How to engage young people on climate change? Try screening a doc on environmental racism, says prof
CBC
Young people will need to be persistent if they want to make change in the world, says a Canadian author and researcher on environmental racism.
That's the message McMaster University professor Ingrid Waldron hopes students receive as they hear from three women on Thursday who have been leading fights against industrial impacts on Black and Indigenous communities in Nova Scotia.
The women were featured in the 2019 documentary, There's Something in the Water, which screens on Thursday on campus before the panel discussion with the three women. The film was co-produced by Waldron, Canadian actor Elliot Page and Ian Daniel and is named after Waldron's book by the same name.
"What they will get out of this [screening and discussion] is that these are three women who have been organizing around environmental justice issues for over a decade and they haven't given up," Waldron told CBC Hamilton ahead of the event.

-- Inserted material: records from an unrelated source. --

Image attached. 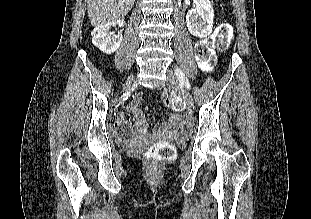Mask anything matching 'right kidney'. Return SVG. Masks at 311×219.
<instances>
[{
	"label": "right kidney",
	"mask_w": 311,
	"mask_h": 219,
	"mask_svg": "<svg viewBox=\"0 0 311 219\" xmlns=\"http://www.w3.org/2000/svg\"><path fill=\"white\" fill-rule=\"evenodd\" d=\"M117 24L120 27L124 25L122 20H117L115 22L97 26L91 33L93 44L105 54L114 53L122 42V30H120V33L117 35H112L110 32L111 27H114Z\"/></svg>",
	"instance_id": "1"
}]
</instances>
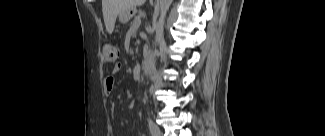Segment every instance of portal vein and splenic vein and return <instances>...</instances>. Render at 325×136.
<instances>
[{"instance_id": "1", "label": "portal vein and splenic vein", "mask_w": 325, "mask_h": 136, "mask_svg": "<svg viewBox=\"0 0 325 136\" xmlns=\"http://www.w3.org/2000/svg\"><path fill=\"white\" fill-rule=\"evenodd\" d=\"M135 24H140V21L136 22Z\"/></svg>"}]
</instances>
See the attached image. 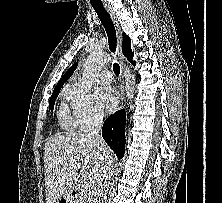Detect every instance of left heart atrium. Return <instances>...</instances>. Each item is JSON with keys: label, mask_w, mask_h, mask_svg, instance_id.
Segmentation results:
<instances>
[{"label": "left heart atrium", "mask_w": 222, "mask_h": 203, "mask_svg": "<svg viewBox=\"0 0 222 203\" xmlns=\"http://www.w3.org/2000/svg\"><path fill=\"white\" fill-rule=\"evenodd\" d=\"M95 95L98 107L107 113L112 112L119 101L117 91L111 86H103L98 88Z\"/></svg>", "instance_id": "obj_1"}]
</instances>
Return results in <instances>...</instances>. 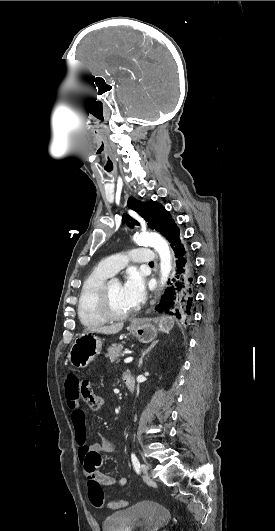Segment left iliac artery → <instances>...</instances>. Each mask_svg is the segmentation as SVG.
<instances>
[{
  "mask_svg": "<svg viewBox=\"0 0 275 531\" xmlns=\"http://www.w3.org/2000/svg\"><path fill=\"white\" fill-rule=\"evenodd\" d=\"M132 464L137 474L140 473V462L134 453L131 454Z\"/></svg>",
  "mask_w": 275,
  "mask_h": 531,
  "instance_id": "obj_1",
  "label": "left iliac artery"
}]
</instances>
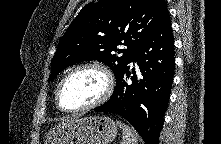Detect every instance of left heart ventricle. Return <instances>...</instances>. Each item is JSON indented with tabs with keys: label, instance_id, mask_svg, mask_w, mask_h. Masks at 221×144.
I'll list each match as a JSON object with an SVG mask.
<instances>
[{
	"label": "left heart ventricle",
	"instance_id": "obj_1",
	"mask_svg": "<svg viewBox=\"0 0 221 144\" xmlns=\"http://www.w3.org/2000/svg\"><path fill=\"white\" fill-rule=\"evenodd\" d=\"M105 86V78L98 70H80L66 81L62 90V104L67 108L90 104L102 95Z\"/></svg>",
	"mask_w": 221,
	"mask_h": 144
}]
</instances>
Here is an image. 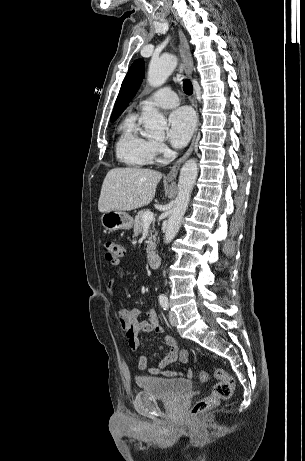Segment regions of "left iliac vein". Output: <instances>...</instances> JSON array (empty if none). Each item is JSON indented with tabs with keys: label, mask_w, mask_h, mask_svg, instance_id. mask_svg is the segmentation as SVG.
I'll use <instances>...</instances> for the list:
<instances>
[{
	"label": "left iliac vein",
	"mask_w": 305,
	"mask_h": 461,
	"mask_svg": "<svg viewBox=\"0 0 305 461\" xmlns=\"http://www.w3.org/2000/svg\"><path fill=\"white\" fill-rule=\"evenodd\" d=\"M169 320L172 326H176L178 324L177 316L173 311L169 312Z\"/></svg>",
	"instance_id": "left-iliac-vein-1"
}]
</instances>
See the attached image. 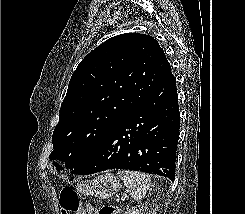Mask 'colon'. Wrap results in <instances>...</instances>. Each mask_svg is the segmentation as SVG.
<instances>
[{
	"instance_id": "5ec220e1",
	"label": "colon",
	"mask_w": 245,
	"mask_h": 214,
	"mask_svg": "<svg viewBox=\"0 0 245 214\" xmlns=\"http://www.w3.org/2000/svg\"><path fill=\"white\" fill-rule=\"evenodd\" d=\"M60 206L63 214H120L119 210L112 205H104L97 212L81 205L78 194L72 188H63L60 194Z\"/></svg>"
}]
</instances>
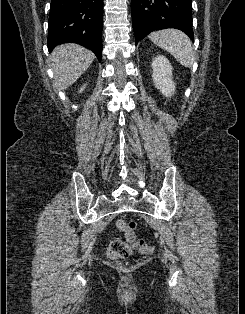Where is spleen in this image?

"They have been persistent and consistent and that's the way to do it. You have to stick with it. Just because it's not going as fast as you would like it to be doesn't mean that you give up."
The film highlights the work Indigenous and African Nova Scotian women who are fighting to protect their communities, their land, and their futures. Its Hamilton screening falls on International Day for the Elimination against Racism.
Dorene Bernard (Sipekne'katik First Nation), Louise Delisle (Shelburne), and Michelle Francis-Denny (Pictou Landing First Nation) will share insights into their environmental justice organizing and activism over the years.
The event is open to the wider community and runs between 11:30 a.m. to 2 p.m. at Togo Salmon Hall.
"In terms of the young people, I think what they will get out of it … in terms of these women and their activism over the years, is just persistence," Waldron said.
"It's not a sprint, right? You've got to be patient. And things sometimes back track, things don't go well and it's like one step forward, two steps back. But you keep on it, and I've seen what has happened due to the fact that they've kept on it, you know, for these women in their communities," she added.
Waldron engages young people in a few areas of her work and said in recent interactions with them, she's observed "kind of a sense of hopelessness that as young people, they're never heard [and] nobody takes them seriously."
But she said the environmental justice movement and the climate justice movement are led by young people, and she disagrees with the belief that they are not respected by older adults.
Waldron is also the co-founder and co-director of the Canadian Coalition for Environmental and Climate Justice that has been providing opportunities for racialized youth to go to the United Nation climate change conference, COP.
"We've sent youth twice … and we plan to keep it up," she said.